With cozy sweater-weather fast approaching, our friends at AudioFile Magazine have assembled the best audiobooks of the season. So grab a comfy blanket, some hot cocoa and a set of headphones, and settle in for these stellar reads!

The Girls Who Grew Big by Leila Mottley
Read by AhDream Smith, Erin Spencer, Khaya Fraites | AudioFile Earphones Award
[Random House Audio | 11.75 hrs.]
Narrators AhDream Smith, Erin Spencer and Khaya Fraites draw listeners into the lives of three single teenage mothers — Simone, Emory and Adela. Through alternating perspectives, the narrations capture each character’s struggles and hopes as the women navigate pregnancy and motherhood while coming of age in Padua Beach, Florida. Mottley’s character-driven writing, combined with the narrators’ compelling performances, results in an unforgettable listening experience.
Read the review here.

When The Cranes Fly South by Lisa Ridzén, translated by Alice Menzies
Read by Ifan Huw Dafydd
[Random House Audio | 7.5 hrs.]
Ifan Huw Dafydd gives a performance worthy of this emotional and powerful debut, winner of the Swedish Book of the Year award, the August Prize. Listeners will become attached to Bo, an elderly man who is determined to keep his son from taking his dog, Sixten, now that his wife is in a facility for dementia. Listeners will be moved by Bo’s heartfelt journey as he contemplates his life and relationships, speaks to his beloved wife, and considers his place as a friend, son and father.
Read the review here.

She Didn't See It Coming by Shari Lapena
Read by January LaVoy | AudioFile Earphones Award
[Penguin Audio | 9.75 hrs.]
January LaVoy gives a theater-caliber performance in this suspense novel involving the disappearance of a young woman from an upscale condo. When Bryden fails to pick up their 3-year-old from day care, her husband, Sam, discovers that she has mysteriously disappeared. Enter a cast of friends, neighbors and relatives — many of whom may know more than they’re saying. Every scoff, every cry of anguish and every speech of outrage or despair is perfectly executed to keep listeners tied to this riveting plot.
Read the review here.

The Frozen People by Elly Griffiths
Read by Julie Maisey | AudioFile Earphones Award
[Penguin Audio | 9.75 hrs.]
Julie Maisey brings verve and well-chosen characterizations to her performance of Griffiths’s latest mystery. A departure from Griffiths’s successful series featuring archaeologist Ruth Galloway, this new audiobook introduces Ali Dawson and a group of current-day investigators who travel in time. History-oriented instead of science-focused, the story is well researched and fun. Maisey narrates with clarity and enthusiasm, enjoying and enlivening the character-driven plot.
========================
Your tasks:
• a. In the audiobook roundup, what is the name of the dog Bo wants to keep from his son?
• b. Pick up the audiobook roundup after its last sentence and continue writing it.
The records are separate material, unrelated to the audiobook roundup.

Provided records:
========================
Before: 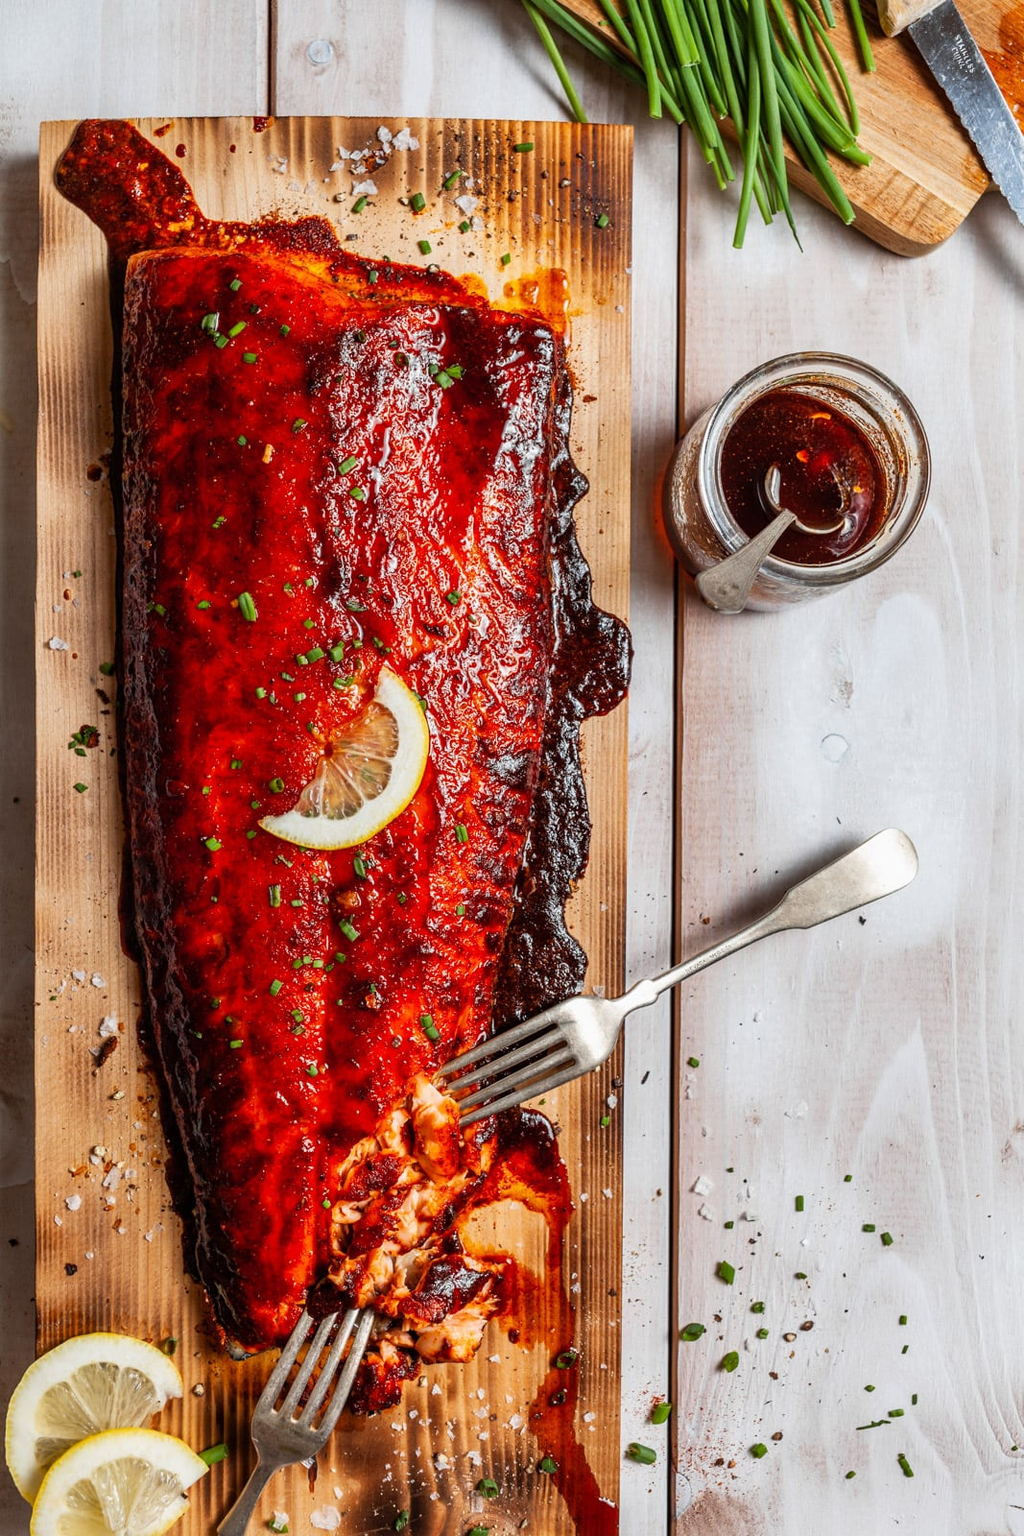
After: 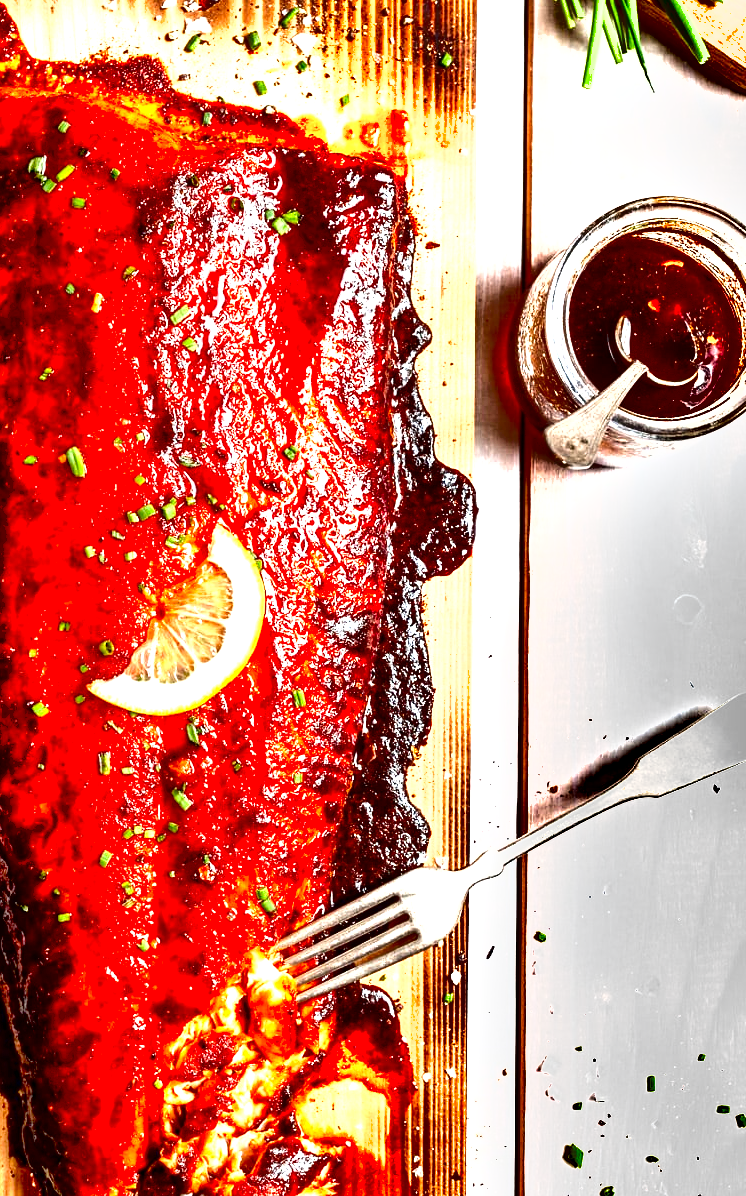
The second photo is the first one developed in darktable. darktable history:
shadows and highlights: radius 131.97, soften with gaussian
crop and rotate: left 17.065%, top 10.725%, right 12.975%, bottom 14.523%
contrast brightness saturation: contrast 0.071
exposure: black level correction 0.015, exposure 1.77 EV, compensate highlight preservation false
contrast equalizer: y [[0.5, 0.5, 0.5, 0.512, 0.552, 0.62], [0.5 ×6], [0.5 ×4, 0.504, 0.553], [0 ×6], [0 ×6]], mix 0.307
========================
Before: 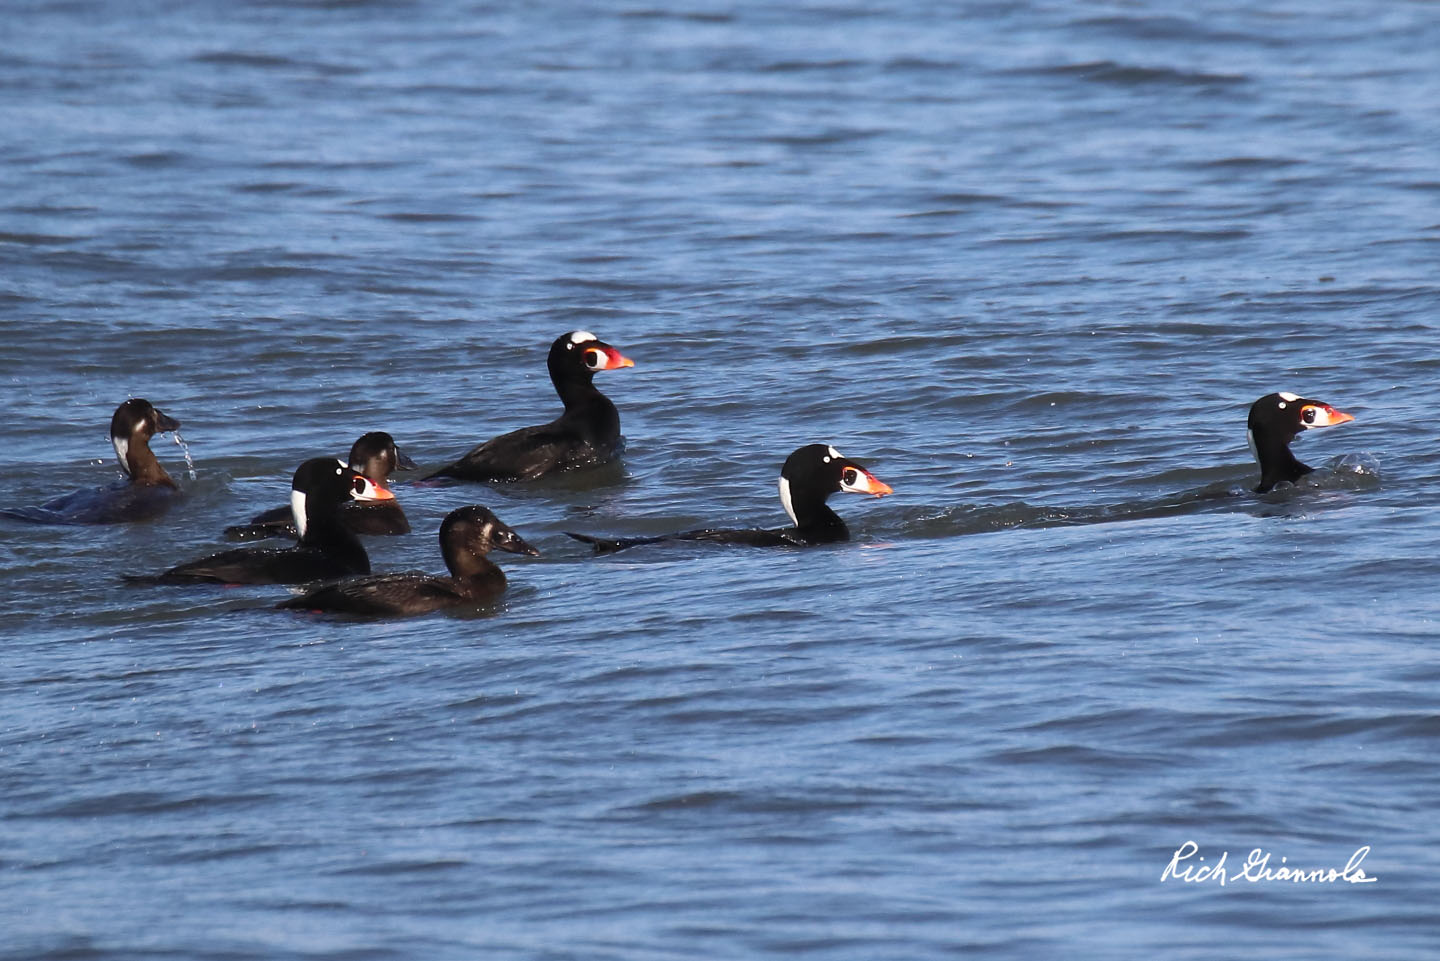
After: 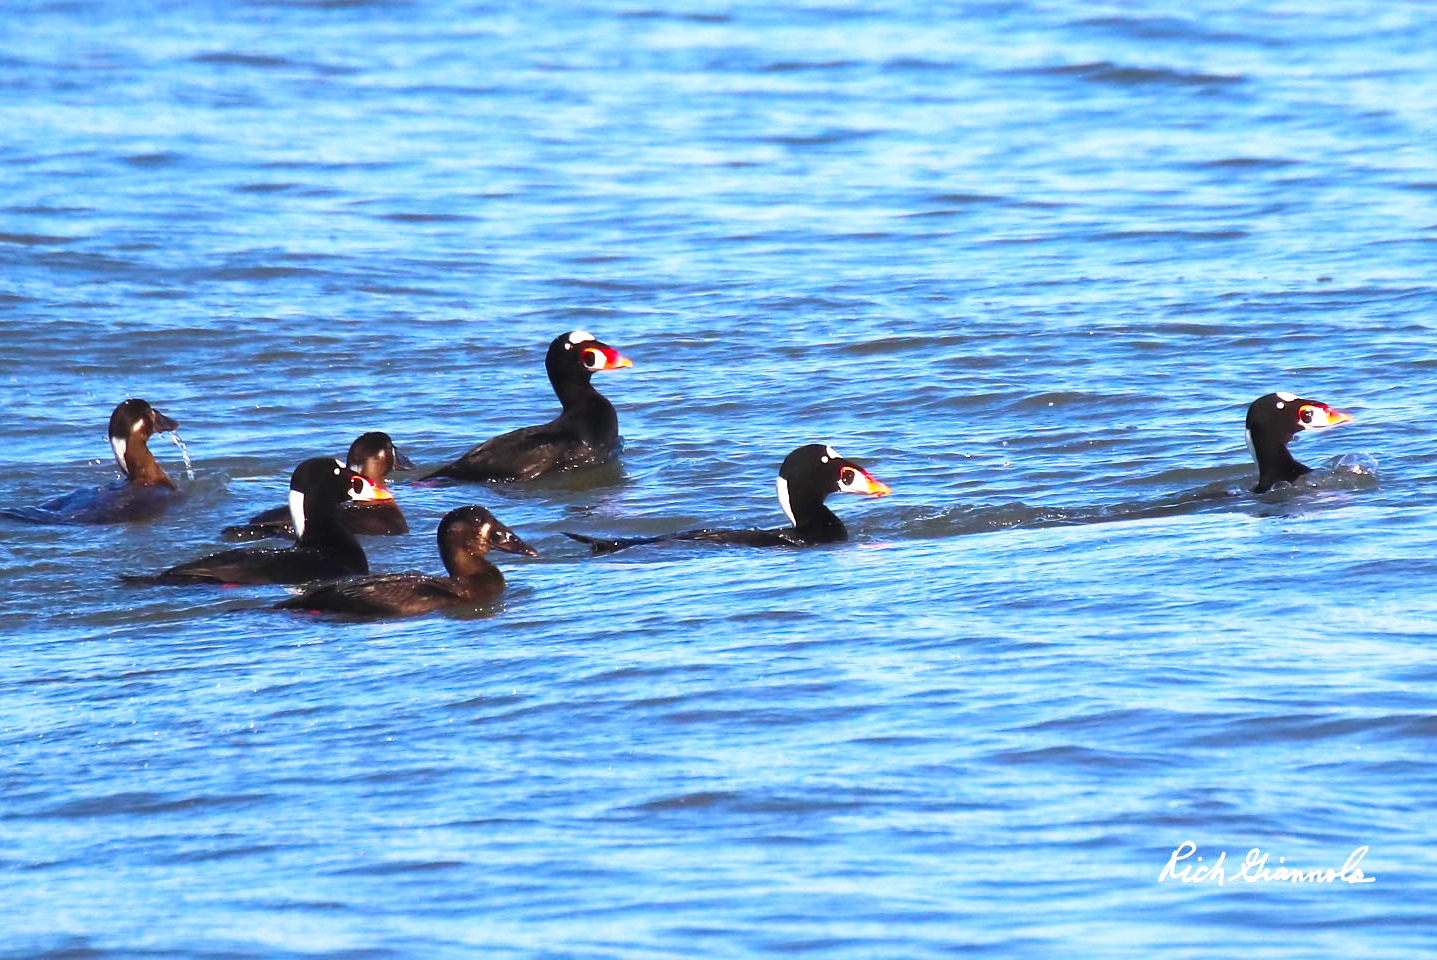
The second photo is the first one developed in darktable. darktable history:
========================
Responses for each task:
• a. Sixten

• b.
Read the review here.

Homemaker: Prairie Nightingale, Book 1 by Annie Mare, Ruthie Knox
Read by Mia Hutchinson-Shaw | AudioFile Earphones Award
[Brilliance Audio | 10.75 hrs.]
Mia Hutchinson-Shaw’s narration of the first book in this cozy mystery series is delightful. She brings a warm, engaging tone to the story of Prairie Nightingale, a divorced homemaker with two daughters. Her neighbors might call her a busybody, but Prairie’s insatiable curiosity drives her to investigate when her neighbor, popular mom and entrepreneur Lisa Radcliffe, goes missing. Hutchinson-Shaw’s performance captures Prairie’s genuinely good intentions and heartfelt nature even as she uncovers her Wisconsin neighbors’ dark secrets.
Read the review here.

The Salmon Cannon And The Levitating Frog: And Other Serious Discoveries of Silly Science by Carly Anne York
Read by Eileen Stevens | AudioFile Earphones Award
[Hachette Audio | 6.5 hrs.]
Curiosity-driven research has led to discoveries in a number of unexpected areas, such as landmine-detecting rats, fish cannons using pneumatic technology to transport fish, mantis shrimp “fight clubs” and duck sex. Narrator Eileen Stevens strikes an upbeat and engaged tone as she chronicles these and other experiments that have led to scientific progress both in the area of animal behavior and science, and in discoveries that have led to progress in human development, such as penicillin and pregnancy testing.
Read the review here.

Cry For Me, Argentina: My Life As a Failed Child Star by Tamara Yajia
Read by Tamara Yajia | AudioFile Earphones Award
[Bloomsbury Publishing | 6.75 hrs.]
Comedian Tamara Yajia narrates her debut memoir with dynamic energy. Her stories of her childhood in Argentina feature her hilarious yet often inappropriate Jewish family. After they move to the U.S., her grandfather’s declining health brings them back to Argentina. Inspired by Madonna, Yajia almost becomes a child star, but an economic crisis forces another move to America, causing instability in her life. Yajia invites us to laugh with her through her shrewd observations of the absurdity and dysfunction of her childhood.
Read the review here.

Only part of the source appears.